Sun is preparing to launch two systems that will make its UltraSparc IV processor available for the low end of its server product line.
The Sun Fire V490 and V890 servers are similar to Sun Fire V480 and V880 servers, which are based on single-core UltraSparc III processors.
They have been redesigned to accommodate the cooling and power requirements of the dual-core UltraSparc IV line of processors, said Andy Ingram, vice-president of marketing for Sun's Processor and Network Products Group.
Users will find that the systems behave the same way as their UltraSparc III counterparts but with "twice the throughput", he said. "What you're going to get with the [V890] is the footprint and price point of an 8-way with the throughput of a 16-way."
The new systems will be priced "in the same range" as the V880 and V480, Ingram said, though he declined to be more specific.
Although they cannot be ordered on Sun's website, the company actually began shipping the new systems in August, Ingram said.
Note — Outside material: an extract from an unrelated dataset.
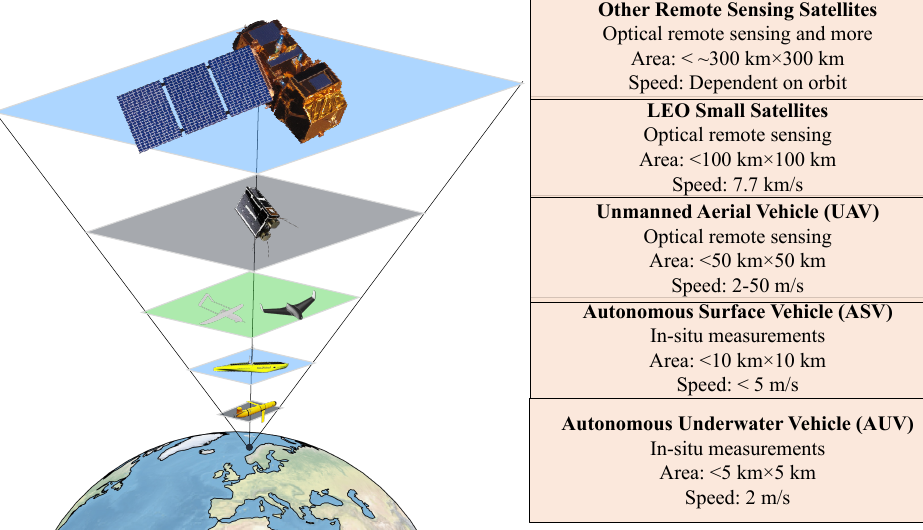
Figure 1. The observational pyramid with all the different autonomous data-collecting robotic agents developed at NTNU AMOS together with third-party satellite infrastructure. The right-hand side of the figure gives typical values for speeds, area coverage and data collection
When Sun launched its first UltraSparc IV systems in February, it focused on big systems with between 12 and 72 processors. It introduced the new processor on its high-end Sun Fire E25K and E20K servers as well as the midrange Sun Fire E2900, E4900 and E6900 systems.
The UltraSparc IV currently is available in both 1.05GHz and 1.2GHz configurations. Sun plans to offer an UltraSparc IV "speed bump" within nine months and, within 18 months, the company expects to begin shipping systems with the next generation of the processor, called UltraSparc IV+.
The UltraSparc IV+ will mark the end of the road for Sun's conventional UltraSparc designs as it switches to the multicore "throughput computing" chips it is now developing. The throughput computing chips are being designed to execute a large number of operations, or threads, simultaneously.
By 2006 - around the time Sun is expected to come to market with the first generation of its throughput computing processors, code-named Niagara - it will also begin shipping systems based on an upcoming generation of Fujitsu's Sparc64 processor, code named Olympus. Olympus will also be a multicore processor, but it is expected to have twice the performance of the UltraSparc IV+.
Olympus will fill the role that Sun had expected to be served by UltraSparc V processor, which it scrapped in April.
The launch of the two new systems brings UltraSparc IV to a section of the market that has become extremely important to Sun, said Gordon Haff, an analyst with industry research company Illuminata.
"They've kind of done the enterprise systems; now they're doing the high end of the volume space," he said. "Those have been pretty important classes of products for them. In fact, it's probably one of the few really bright spots in the UltraSparc line over the past year or so."
Haff expects Sun to eventually bring the UltraSparc IV to its single-processor and dual-processor Sun Fire systems as well, though Sun has not said when it plans to do this.